> Выбранный фрагмент
◆ ◆ ◆
Цветаева гениально создает образы, ковыряющие душу грубо и больно: фраза «ощетиниваться пленным львом» обрушивает на читателя и тонну боли уязвленной гордыни, и растоптанное чувство собственного достоинства. Остатки прежнего «я» трепещут в теле, которому не хватает сил справляться с жизнью. Испытанием становится и отрицание среды, рвущиеся связи с окружающим миром обрекают героиню на проживание «единоличья чувств». А мы, существа, сотворенные мирозданием с потребностью выплескивать свои чувства и переживания во вне, отдавать их Жизни, Богу, оставшись наедине с ними, каменеем, уходим в бесчувствие. Остаться наедине со своими переживаниями – потерять даже иллюзию почвы под ногами, поэтому в стихотворении появляется образ «камчатского медведя без льдины». Бесчувствие ведет к равнодушию ко всему происходящему: «Где не ужиться (и не тщусь!), где унижаться — мне едино».
Возможность писать всегда была для Марины Ивановны ценностью, она страдала почти физически, если условия выживания забирали возможность писать стихи или хотя бы письма друзьям и знакомым. Родной язык был спасением выражения и звучания и трагедией непонимания: « Мне безразлично, на каком непонимаемой быть встречным!»
Когда у человека забирают дом и даже ощущение дома, связи с миром, чувство собственного достоинства, родной язык, то у него остается прошлое. Когда по приметам настоящего он больше не в состоянии себя идентифицировать, то и прошлое становится балластом. Отбросить его – и человека больше ничего не связывает с миром:
Все признаки с меня, все меты,
Все даты — как рукой сняло:
Душа, родившаяся — где-то.
Душа – часть мирозданья, кусочек великого Божественного начала, покуда она чувствует связь с ними, она жива, несмотря ни на что. Но стоит утратить и ее, вечность раскрывает свои объятия: «Всяк дом мне чужд, всяк храм мне пуст,
И всё — равно, и всё — едино».
Ощущение одиночества и безвременья как уколы анестезии. Они снимают боль, но только в правильной дозировке.
◆ ◆ ◆
> Что нужно сделать
1. Ответьте на вопросы по фрагменту о стихотворении Цветаевой:
(а) Какой образ, по словам фрагмента, появляется в стихотворении из-за потери почвы под ногами?
(б) Что остается у человека, когда у него забирают дом, связи с миром, чувство собственного достоинства и родной язык?
(в) С чем сравнивается ощущение одиночества и безвременья?
2. Повторите слово в слово часть фрагмента о стихотворении Цветаевой: начните со слов «Когда у человека» и остановитесь после слов «родившаяся — где-то.».
3. Перескажите фрагмент о стихотворении Цветаевой в двух предложениях.
Дальнейший материал взят из другого источника.
◆ ◆ ◆
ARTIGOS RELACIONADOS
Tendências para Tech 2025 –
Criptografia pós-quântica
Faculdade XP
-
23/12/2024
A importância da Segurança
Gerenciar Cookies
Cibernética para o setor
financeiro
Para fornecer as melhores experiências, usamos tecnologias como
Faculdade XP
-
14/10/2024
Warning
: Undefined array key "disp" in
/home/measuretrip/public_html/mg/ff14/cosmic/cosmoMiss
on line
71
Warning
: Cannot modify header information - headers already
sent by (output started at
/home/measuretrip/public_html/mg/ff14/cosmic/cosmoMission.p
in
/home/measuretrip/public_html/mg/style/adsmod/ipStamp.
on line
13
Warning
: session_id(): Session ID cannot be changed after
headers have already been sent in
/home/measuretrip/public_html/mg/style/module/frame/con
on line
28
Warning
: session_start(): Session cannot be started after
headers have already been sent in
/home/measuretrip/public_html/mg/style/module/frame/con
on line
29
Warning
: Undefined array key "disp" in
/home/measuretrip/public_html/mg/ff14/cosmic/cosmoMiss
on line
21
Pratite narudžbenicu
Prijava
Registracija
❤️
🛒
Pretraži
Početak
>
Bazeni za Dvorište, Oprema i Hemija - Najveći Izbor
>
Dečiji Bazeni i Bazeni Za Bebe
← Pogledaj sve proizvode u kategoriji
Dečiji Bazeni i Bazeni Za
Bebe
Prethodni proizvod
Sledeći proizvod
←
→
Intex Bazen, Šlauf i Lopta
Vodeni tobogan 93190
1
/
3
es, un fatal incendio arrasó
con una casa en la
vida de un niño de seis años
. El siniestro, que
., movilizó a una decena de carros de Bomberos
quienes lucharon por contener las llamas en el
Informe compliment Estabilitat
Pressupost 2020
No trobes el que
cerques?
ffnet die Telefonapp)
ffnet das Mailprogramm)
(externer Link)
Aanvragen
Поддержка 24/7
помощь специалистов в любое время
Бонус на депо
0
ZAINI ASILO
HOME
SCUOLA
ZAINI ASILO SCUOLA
◆ ◆ ◆
> Ответы по пунктам
1.
(а) Образ «камчатского медведя без льдины».
(б) У него остается прошлое.
(в) С уколами анестезии.

2.
Когда у человека забирают дом и даже ощущение дома, связи с миром, чувство собственного достоинства, родной язык, то у него остается прошлое. Когда по приметам настоящего он больше не в состоянии себя идентифицировать, то и прошлое становится балластом. Отбросить его – и человека больше ничего не связывает с миром:
Все признаки с меня, все меты,
Все даты — как рукой сняло:
Душа, родившаяся — где-то.

3. Образы Цветаевой, например «ощетиниваться пленным львом» и «камчатского медведя без льдины», передают боль уязвленной гордыни и разрыв связей с миром, а оставшись наедине со своими переживаниями, героиня уходит в бесчувствие, которое ведет к равнодушию. Когда у человека отняты дом, связи с миром, достоинство и родной язык, у него остается лишь прошлое, но и оно становится балластом, а одиночество и безвременье, как уколы анестезии, снимают боль только в правильной дозировке.